Evidence that the immune system, particularly the various types of tissue resident macrophages, play an important role in the regeneration of tissue continues to mount up.
The difference in the behavior of these macrophages varies between species and may significantly contribute to the differences in regenerative capacity observed between slow regenerative species, such as mice and humans, and species capable of robust regeneration, such as salamanders and zebrafish. The latter two species can regenerate lost limbs and organs, and the former two are far more limited.
There has been considerable interest recently in adjusting macrophage populations and types in order to encourage healing, which we have talked about here, here, and here. Today, we are going to have a look at some related research, again dealing with altering types of tissue resident macrophages.
Some researchers are also wondering if it is plausible in the near future to encourage zebrafish-like regeneration in humans, though it is far too early to say with any certainty if this would be possible or practical.
So what about the new research?
The zebrafish is a short-lived fish species, but it has a very high regenerative capacity and has enjoyed recent popularity as an animal model in the study of aging as well other fields. The new study links the macrophage-adjusting approach to encourage the enhanced regenerative capacity observed in mammals to the mechanisms already present naturally in the zebrafish, which allow it to rapidly repair damaged tissues .
Based on their study, the researchers suggest that the zebrafish, which can naturally regenerate retinal tissue in its eye, can do so faster by adjusting its immune system. The interesting part is that evolution has preserved this mechanism in other animals too, even if they do not naturally use it for healing.
These new findings open the door to potentially improving the regenerative capacity of human tissues to combat degenerative eye diseases. Interestingly, the eyes of both zebrafish and humans contain Müller glia, a type of stem cell that gives zebrafish their impressive regenerative abilities.
Looking at different immune cells
The research team emulated the human degenerative retinal disease retinitis pigmentosa by adding a gene for a specialized enzyme into the rod cells in the zebrafish retina. This enzyme converts a chemical, metronidazole, into a toxin that allows the researchers to kill the cell expressing it.
After the researchers initiated photoreceptor loss in the fish retinas, they observed the immune response; they achieved this by using fluorescent marking of the immune cells in and around the eye. The immune cells marked were neutrophils, microglia, and peripheral macrophages.
This allowed them to track the activity of the immune cells, and they found that neutrophils, immune cells that are normally the first to arrive during tissue injury, did not respond to the death of photoreceptors. They observed that peripheral macrophages sensed the injury but could not pass the blood-retinal barrier to reach the damaged and dying cells. The only cells that did respond and were able to reach the cells were the microglia, a specialized, tissue-resident type of macrophage.

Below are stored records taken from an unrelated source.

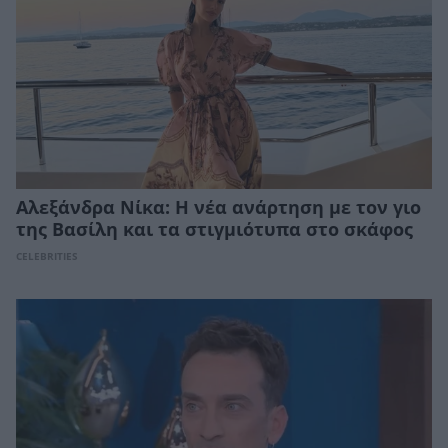
Αλεξάνδρα Νίκα: Η νέα ανάρτηση με τον γιο
της Βασίλη και τα στιγμιότυπα στο σκάφος
CELEBRITIES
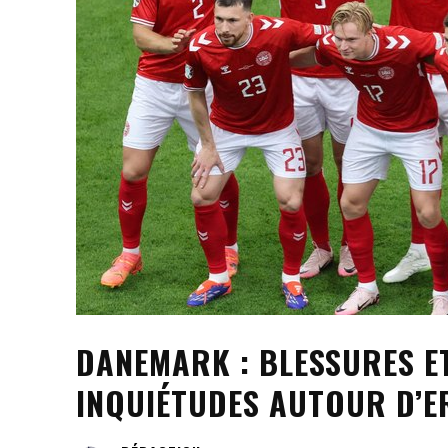
DANEMARK : BLESSURES E
INQUIÉTUDES AUTOUR D’E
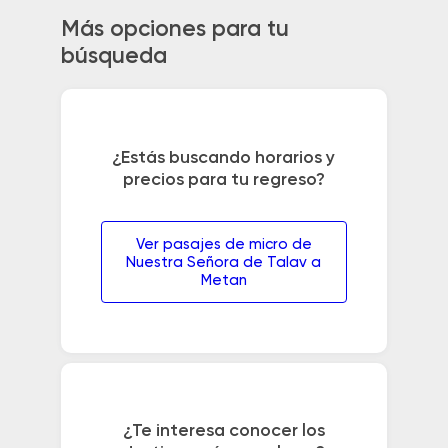
Más opciones para tu
búsqueda
¿Estás buscando horarios y
precios para tu regreso?
Ver pasajes de micro de
Nuestra Señora de Talav a
Metan
¿Te interesa conocer los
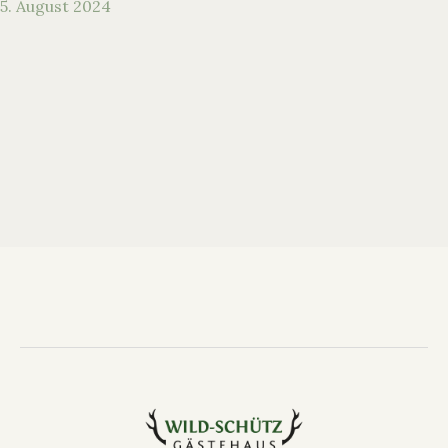
5. August 2024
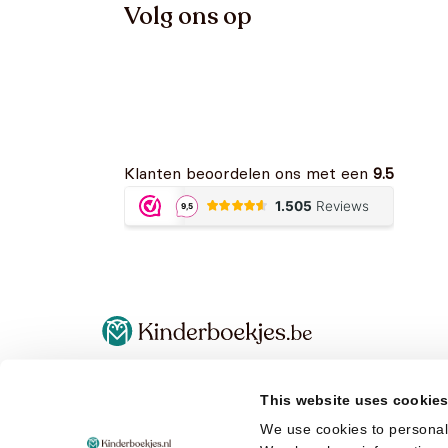
Volg ons op
Klanten beoordelen ons met een
9.5
Algemene voorwaarden
Terugbetaal- en retourneringsbeleid
This website uses cookie
Privacy Policy
We use cookies to personali
Cookies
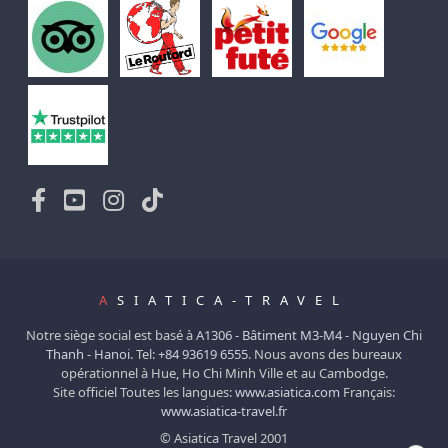
A
SIATICA-TRAVEL
Notre siège social est basé à
A1306 - Bâtiment M3-M4 - Nguyen Chi
Thanh - Hanoi.
Tel:
+84 93619 6555
. Nous avons des bureaux
opérationnel à Hue, Ho Chi Minh Ville et au Cambodge.
Site officiel Toutes les langues:
www.asiatica.com
Français:
www.asiatica-travel.fr
© Asiatica Travel 2001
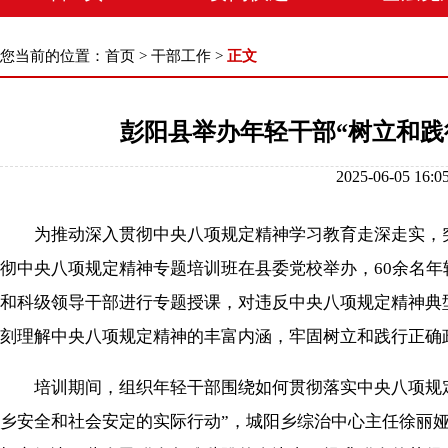
您当前的位置：
首页
>
干部工作
>
正文
彭阳县举办年轻干部“树立和践
2025-06-05 
为推动深入贯彻中央八项规定精神学习教育走深走实，突出
彻中央八项规定精神专题培训班在县委党校举办，60余名
和科级领导干部进行专题授课，对违反中央八项规定精神典
刻理解中央八项规定精神的丰富内涵，牢固树立和践行正确
培训期间，组织年轻干部围绕如何贯彻落实中央八项规定
乡安全和社会安定的实际行动”，城阳乡综治中心主任徐丽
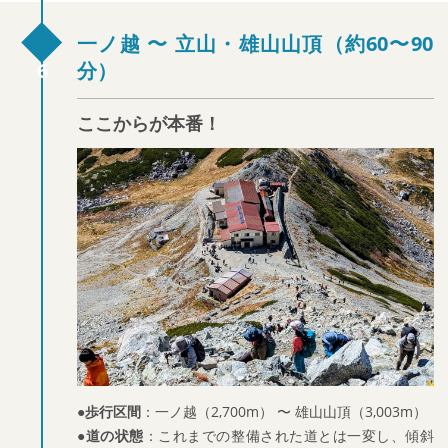
一ノ越 〜 立山・雄山山頂（約60〜90
分）
ここからが本番！
●歩行区間
：一ノ越（2,700m） 〜 雄山山頂（3,003m）
●道の状態
：これまでの整備された道とは一変し、傾斜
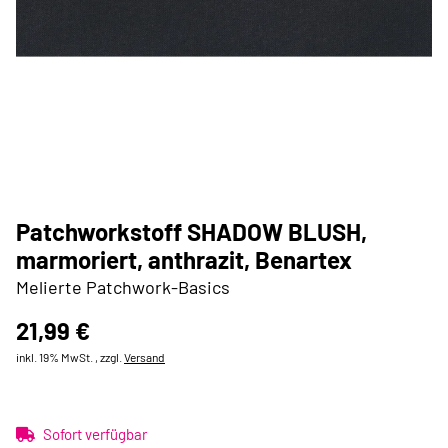
Patchworkstoff SHADOW BLUSH,
marmoriert, anthrazit, Benartex
Melierte Patchwork-Basics
21,99 €
inkl. 19% MwSt. , zzgl.
Versand
Sofort verfügbar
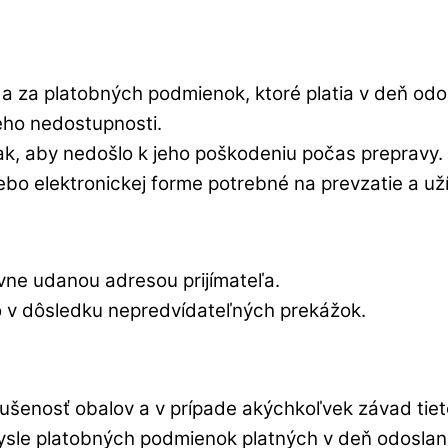
a za platobných podmienok, ktoré platia v deň odo
eho nedostupnosti.
ak, aby nedošlo k jeho poškodeniu počas prepravy.
o elektronickej forme potrebné na prevzatie a uží
ne udanou adresou prijímateľa.
o v dôsledku nepredvídateľných prekážok.
rušenosť obalov a v prípade akýchkoľvek závad ti
mysle platobných podmienok platných v deň odoslan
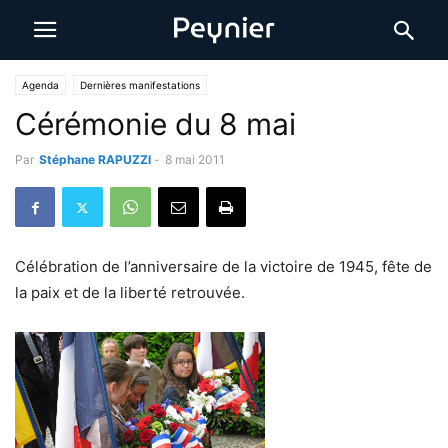
Agenda
Dernières manifestations
Cérémonie du 8 mai
Par
Stéphane RAPUZZI
-
8 mai 2011
Célébration de l’anniversaire de la victoire de 1945, fête de
la paix et de la liberté retrouvée.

To confirm that microglia were playing a major role in the regeneration process, the researchers added the special enzyme to both rod cells and microglia, allowing them to remove both cell types. They showed that when microglia are lost, the Müller glia stem cells have almost no regenerative activity after three days, compared to around 75 percent regeneration in the control group, which still had its microglia. This confirms that microglia play a hugely important role in the regeneration process.
Changing the types of microglia
Finally, the researchers used an anti-inflammatory drug to see if regeneration was sped up in the retinal tissue. As we have discussed in other recent articles, microglia come in two types known as polarizations: there are M1 types associated with inflammation, and M2, which are associated with repair and healing. They hoped to encourage microglia to favor the M2 “healing cell” type rather than the M1 type in order to speed up tissue regeneration.
After inducing rod cell death in the fish, the research team added the anti-inflammatory drug to the water in the tank, hoping that this would encourage the microglia to favor the M2 type. They observed a 30 percent increase in retinal regeneration by day four compared to the control group.
Translating the results to humans
Zebrafish and humans share many of the same mechanisms for controlling regenerative capacity. The only difference is that evolution has blocked our ability to regenerate certain tissues, but we still have the required genetic machinery to do so if we can activate conserved systems that are lying dormant.
The current hope is that this improved regenerative ability can be harnessed and translated in the future to humans in order to help people recover from retinal diseases that rob them of their sight.
The results here are very interesting, but as always we should be cautious; there may well be other types of immune cells involved in this regenerative process that were not marked and observed by the researchers. However, the evidence so far does seem to favour that microglia are playing a key role in the process.
The researchers’ next step will be to refine their imaging process and continue their research in order to build a comprehensive picture of how immune cells influence the regenerative capacity of tissues.
Could this ultimately be translated to humans? At this point it is too soon to say, but we do have the genetic machinery lying dormant to do so, and it could potentially be activated. Doing so would have implications for treating many diseases, so, in our view, it is an avenue of research that is well worth exploring.
 White, D. T., Sengupta, S., Saxena, M. T., Xu, Q., Hanes, J., Ding, D., … & Mumm, J. S. (2017). Immunomodulation-accelerated neuronal regeneration following selective rod photoreceptor cell ablation in the zebrafish retina. Proceedings of the National Academy of Sciences, 114(18), E3719-E3728.